An exact copy of every record is the expected answer.
++++ Listed entries ++++
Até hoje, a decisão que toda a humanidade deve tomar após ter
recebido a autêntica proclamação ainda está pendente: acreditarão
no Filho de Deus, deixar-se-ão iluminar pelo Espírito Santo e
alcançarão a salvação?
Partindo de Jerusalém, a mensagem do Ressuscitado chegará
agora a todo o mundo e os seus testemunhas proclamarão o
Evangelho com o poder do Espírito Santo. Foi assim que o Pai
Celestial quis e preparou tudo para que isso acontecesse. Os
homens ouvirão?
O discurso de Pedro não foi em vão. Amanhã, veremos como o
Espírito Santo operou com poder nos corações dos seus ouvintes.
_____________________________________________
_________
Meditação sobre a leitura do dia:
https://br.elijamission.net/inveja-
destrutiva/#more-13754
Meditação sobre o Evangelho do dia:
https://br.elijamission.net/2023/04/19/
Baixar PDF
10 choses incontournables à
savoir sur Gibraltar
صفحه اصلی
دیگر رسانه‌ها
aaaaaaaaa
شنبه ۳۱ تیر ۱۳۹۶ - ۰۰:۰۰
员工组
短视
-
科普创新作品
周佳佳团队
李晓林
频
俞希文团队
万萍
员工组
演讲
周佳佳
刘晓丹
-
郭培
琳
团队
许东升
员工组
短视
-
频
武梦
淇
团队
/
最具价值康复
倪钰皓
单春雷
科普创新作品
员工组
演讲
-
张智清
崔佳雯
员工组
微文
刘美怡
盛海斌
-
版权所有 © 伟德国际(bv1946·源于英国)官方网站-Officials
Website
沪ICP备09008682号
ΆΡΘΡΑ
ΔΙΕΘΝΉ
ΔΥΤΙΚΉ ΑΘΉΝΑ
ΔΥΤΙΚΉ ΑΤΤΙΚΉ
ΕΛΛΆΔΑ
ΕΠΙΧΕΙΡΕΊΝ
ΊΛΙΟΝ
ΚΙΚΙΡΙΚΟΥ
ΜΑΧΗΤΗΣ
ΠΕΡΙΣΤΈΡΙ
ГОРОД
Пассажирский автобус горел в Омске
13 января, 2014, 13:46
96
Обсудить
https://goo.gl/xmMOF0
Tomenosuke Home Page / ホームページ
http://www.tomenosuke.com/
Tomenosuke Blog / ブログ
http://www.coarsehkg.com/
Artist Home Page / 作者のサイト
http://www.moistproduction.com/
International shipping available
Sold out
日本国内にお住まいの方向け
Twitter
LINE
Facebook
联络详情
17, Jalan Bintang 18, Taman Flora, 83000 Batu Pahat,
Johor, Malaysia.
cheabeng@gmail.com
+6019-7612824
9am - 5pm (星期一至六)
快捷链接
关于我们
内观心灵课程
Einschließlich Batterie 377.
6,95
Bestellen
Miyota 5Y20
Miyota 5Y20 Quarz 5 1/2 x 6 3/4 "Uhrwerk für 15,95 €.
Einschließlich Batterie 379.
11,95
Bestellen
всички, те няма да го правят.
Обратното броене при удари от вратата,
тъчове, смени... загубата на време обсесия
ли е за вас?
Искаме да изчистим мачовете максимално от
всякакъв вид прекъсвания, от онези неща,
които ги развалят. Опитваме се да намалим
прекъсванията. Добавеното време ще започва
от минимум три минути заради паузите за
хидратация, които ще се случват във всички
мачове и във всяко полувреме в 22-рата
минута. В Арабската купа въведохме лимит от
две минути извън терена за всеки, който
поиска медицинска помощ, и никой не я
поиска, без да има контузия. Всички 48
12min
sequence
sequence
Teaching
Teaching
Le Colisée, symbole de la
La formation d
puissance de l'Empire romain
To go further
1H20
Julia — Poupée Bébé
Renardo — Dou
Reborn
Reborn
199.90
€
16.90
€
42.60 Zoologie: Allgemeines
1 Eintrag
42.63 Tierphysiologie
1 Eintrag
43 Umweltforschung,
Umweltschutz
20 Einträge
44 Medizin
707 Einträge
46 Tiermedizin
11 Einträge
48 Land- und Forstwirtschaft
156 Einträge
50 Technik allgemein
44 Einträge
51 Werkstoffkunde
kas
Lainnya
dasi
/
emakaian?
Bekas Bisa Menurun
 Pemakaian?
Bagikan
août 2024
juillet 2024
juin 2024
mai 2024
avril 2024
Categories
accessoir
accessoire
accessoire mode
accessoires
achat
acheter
++++
(Finished task)
Até hoje, a decisão que toda a humanidade deve tomar após ter
recebido a autêntica proclamação ainda está pendente: acreditarão
no Filho de Deus, deixar-se-ão iluminar pelo Espírito Santo e
alcançarão a salvação?
Partindo de Jerusalém, a mensagem do Ressuscitado chegará
agora a todo o mundo e os seus testemunhas proclamarão o
Evangelho com o poder do Espírito Santo. Foi assim que o Pai
Celestial quis e preparou tudo para que isso acontecesse. Os
homens ouvirão?
O discurso de Pedro não foi em vão. Amanhã, veremos como o
Espírito Santo operou com poder nos corações dos seus ouvintes.
_____________________________________________
_________
Meditação sobre a leitura do dia:
https://br.elijamission.net/inveja-
destrutiva/#more-13754
Meditação sobre o Evangelho do dia:
https://br.elijamission.net/2023/04/19/
Baixar PDF
10 choses incontournables à
savoir sur Gibraltar
صفحه اصلی
دیگر رسانه‌ها
aaaaaaaaa
شنبه ۳۱ تیر ۱۳۹۶ - ۰۰:۰۰
员工组
短视
-
科普创新作品
周佳佳团队
李晓林
频
俞希文团队
万萍
员工组
演讲
周佳佳
刘晓丹
-
郭培
琳
团队
许东升
员工组
短视
-
频
武梦
淇
团队
/
最具价值康复
倪钰皓
单春雷
科普创新作品
员工组
演讲
-
张智清
崔佳雯
员工组
微文
刘美怡
盛海斌
-
版权所有 © 伟德国际(bv1946·源于英国)官方网站-Officials
Website
沪ICP备09008682号
ΆΡΘΡΑ
ΔΙΕΘΝΉ
ΔΥΤΙΚΉ ΑΘΉΝΑ
ΔΥΤΙΚΉ ΑΤΤΙΚΉ
ΕΛΛΆΔΑ
ΕΠΙΧΕΙΡΕΊΝ
ΊΛΙΟΝ
ΚΙΚΙΡΙΚΟΥ
ΜΑΧΗΤΗΣ
ΠΕΡΙΣΤΈΡΙ
ГОРОД
Пассажирский автобус горел в Омске
13 января, 2014, 13:46
96
Обсудить
https://goo.gl/xmMOF0
Tomenosuke Home Page / ホームページ
http://www.tomenosuke.com/
Tomenosuke Blog / ブログ
http://www.coarsehkg.com/
Artist Home Page / 作者のサイト
http://www.moistproduction.com/
International shipping available
Sold out
日本国内にお住まいの方向け
Twitter
LINE
Facebook
联络详情
17, Jalan Bintang 18, Taman Flora, 83000 Batu Pahat,
Johor, Malaysia.
cheabeng@gmail.com
+6019-7612824
9am - 5pm (星期一至六)
快捷链接
关于我们
内观心灵课程
Einschließlich Batterie 377.
6,95
Bestellen
Miyota 5Y20
Miyota 5Y20 Quarz 5 1/2 x 6 3/4 "Uhrwerk für 15,95 €.
Einschließlich Batterie 379.
11,95
Bestellen
всички, те няма да го правят.
Обратното броене при удари от вратата,
тъчове, смени... загубата на време обсесия
ли е за вас?
Искаме да изчистим мачовете максимално от
всякакъв вид прекъсвания, от онези неща,
които ги развалят. Опитваме се да намалим
прекъсванията. Добавеното време ще започва
от минимум три минути заради паузите за
хидратация, които ще се случват във всички
мачове и във всяко полувреме в 22-рата
минута. В Арабската купа въведохме лимит от
две минути извън терена за всеки, който
поиска медицинска помощ, и никой не я
поиска, без да има контузия. Всички 48
12min
sequence
sequence
Teaching
Teaching
Le Colisée, symbole de la
La formation d
puissance de l'Empire romain
To go further
1H20
Julia — Poupée Bébé
Renardo — Dou
Reborn
Reborn
199.90
€
16.90
€
42.60 Zoologie: Allgemeines
1 Eintrag
42.63 Tierphysiologie
1 Eintrag
43 Umweltforschung,
Umweltschutz
20 Einträge
44 Medizin
707 Einträge
46 Tiermedizin
11 Einträge
48 Land- und Forstwirtschaft
156 Einträge
50 Technik allgemein
44 Einträge
51 Werkstoffkunde
kas
Lainnya
dasi
/
emakaian?
Bekas Bisa Menurun
 Pemakaian?
Bagikan
août 2024
juillet 2024
juin 2024
mai 2024
avril 2024
Categories
accessoir
accessoire
accessoire mode
accessoires
achat
acheter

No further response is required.